Suppose x$\neq$0, y$\neq$0. Then by the field axioms, both x2 and y2 are strictly positive, and so is their sum. This is a contradiction, since we supposed that their sum = 0.

Thus, x=0, and y=0.

This problem and proof seem so simple, I think there may be something wrong with it.

2. Sep 5, 2011

stallionx

What specific geometric shape does it define in the Cartesian ?

3. Sep 5, 2011

dynamicsolo

Yes, you're not quite there: you have shown that x and y can't both be zero. Could either one be zero? (Well, of course, they can't, but you still need to include something about this in your argument.)

4. Sep 5, 2011

Abraham

Is it a circle? The hw problem is for an intro to analysis class though, so I wonder if a geometric argument / proof would be accepted.

To dynamicsolo: Thanks, that's what I was looking for. I felt like I was missing something.

5. Sep 6, 2011

Syrus

The structure of your method of proof is incorrect in general. You are attempting a proof via contradiction. The negation of a conjunction is not simply the conjunction of the negations of its conjuncts. Finding and using the correct form of your new premise (assumed as a result of contradiction) will lead you to a more traditional and sound argument.

6. Sep 6, 2011

Abraham

Hi Syrus. Do you mind clarifying? I don't think I understand what a traditional argument is.

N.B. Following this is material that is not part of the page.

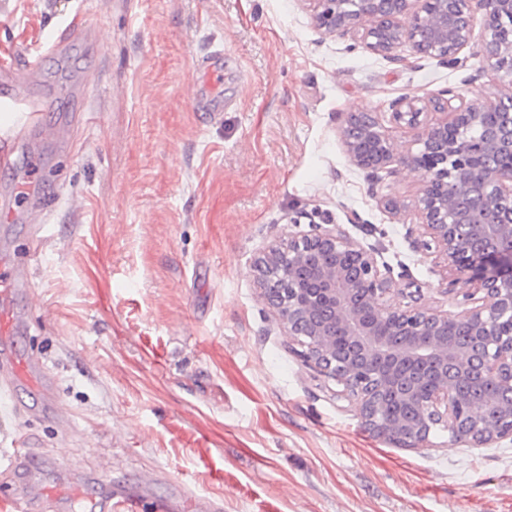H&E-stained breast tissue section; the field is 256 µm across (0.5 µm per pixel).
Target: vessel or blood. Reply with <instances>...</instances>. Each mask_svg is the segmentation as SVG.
<instances>
[{"label": "vessel or blood", "instance_id": "b4317fda", "mask_svg": "<svg viewBox=\"0 0 512 512\" xmlns=\"http://www.w3.org/2000/svg\"><path fill=\"white\" fill-rule=\"evenodd\" d=\"M29 77L22 70L8 66L0 68V176L9 177L14 166L13 155L17 141L29 133H44L43 104L28 100L23 86ZM50 190L13 181L8 199L0 204V221L11 223L23 218L37 224L44 223L51 205ZM29 281V263L16 259L7 241L0 240V392L17 398L31 389L40 394L39 405L17 406L20 415L50 412L61 431H71L73 425L66 409L60 403L54 383L47 373L43 359L23 350L18 339L29 332L28 323L15 308L18 296L26 294ZM24 453L14 452L5 468L6 473L25 470L20 481L0 483V502L26 508L52 503L66 504L70 512H181L179 498L155 499L144 486L115 487L95 495L74 494L65 490L52 491L29 472Z\"/></svg>", "mask_w": 512, "mask_h": 512}]
</instances>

What makes a sound proof by contradiction? So far, I show, by contradiction that:

1.) x $\neq$ 0 ---> x2+y2 $\neq$ 0
2.) y $\neq$ 0 ---> x2+y2 $\neq$ 0
3.) x, y $\neq$ 0 ---> x2+y2 $\neq$ 0

Thus, x=0, and y=0. How do I improve the argument? Thanks.

7. Sep 6, 2011

HallsofIvy

Actually, that's not simple enough! You don't need line (3).
Although I would add more words:
"1) if $x\ne 0$ then $x^2> 0$. $y^2\ge 0[/tex] so [itex]x^2 +y^2> 0$. Contradiction"

8. Sep 8, 2011

Syrus

Well i meant that the negation of (x = 0 AND y = 0( is (x =/= 0 OR y =/= 0). At least that's the way I would look at it and proceed (via proof by cases).